Apocalypse Now (1979). I consider this Francis Ford Coppola’s best film. Based on Joseph Conrad’s novella, The Heart of Darkness, Captain Willard (Martin Sheen) treks to the Cambodian jungle to assassinate renegade, manic Colonel Kurtz (Marlon Brando). This antiwar epic is a great visual experience with fine performances from its ensemble cast.

Platoon (1986). This is not Oliver Stone’s best film, but it is one helluva war movie. Set before and during the Tet Offensive of January 1968, this is a gritty view of the Vietnam War by one who served there. Indeed, when Stone is not filling the screen with explosions, he makes the jungle seem all too real—a wet place for bugs, leeches and snakes, but not for people. Fine performances by Willem Dafoe and Tom Berenger.

Full Metal Jacket (1987). Stanley Kubrick’s take on Vietnam is one of the most powerful and psychological dramas ever made. Focusing on the schizophrenic nature of the human psyche—the duality of man—Kubrick takes us through a hell-like Parris Island boot camp and into the bowels of a surreal Vietnam through the eyes of Joker (Matthew Modine). Every facet of this film, as in all of Kubrick’s work, is top notch.

Jacob’s Ladder (1990). Adrian Lyne’s thriller hits the psyche like a thunderbolt. A man (Tim Robbins) struggles with what he saw while serving in Vietnam. Back home, he gradually becomes unable to separate “reality” from the surreal, psychotic world that intermittently intervenes in his existence.
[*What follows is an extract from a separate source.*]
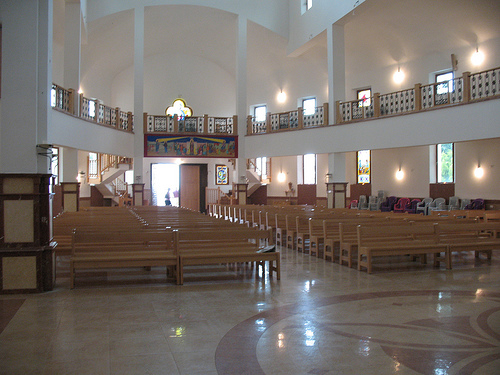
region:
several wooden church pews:
[93, 212, 442, 279]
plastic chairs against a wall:
[346, 190, 471, 210]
This bizarre film touches on the sordid nature of war and the corruption of those who manipulate and experiment on us while we fight on their behalf. Good cast (especially Elizabeth Peña), an excellent screenplay (Bruce Joel Rubin) and adept directing make this film one nice trip.

Jarhead (2005). Sam Mendes’ film follows a Marine recruit (Jake Gyllenhaal) through Marine boot camp to service in Operation Desert Storm, winding up at the Highway of Death. But what Mendes serves up is war as a phallic obsession in the oil-drenched sands of Kuwait and Iraq. Here soldiers fight not for causes but to survive in the nihilistic pursuit of destruction. Fine performance by Jamie Foxx as Sergeant Sykes.

As these films illustrate, war is indeed hell.

What we must decide is whether we’re stuck with war as a necessity of the world in which we live, as President Obama suggested in his Nobel Peace Prize speech, or whether we’re prepared to do as Martin Luther King suggested 45 years earlier in his Nobel Peace Prize lecture and find an alternative to war.

Speaking in Oslo in 1964, King declared:

Man’s proneness to engage in war is still a fact. But wisdom born of experience should tell us that war is obsolete. There may have been a time when war served as a negative good by preventing the spread and growth of an evil force, but the destructive power of modern weapons eliminated even the possibility that war may serve as a negative good. If we assume that life is worth living and that man has a right to survive, then we must find an alternative to war.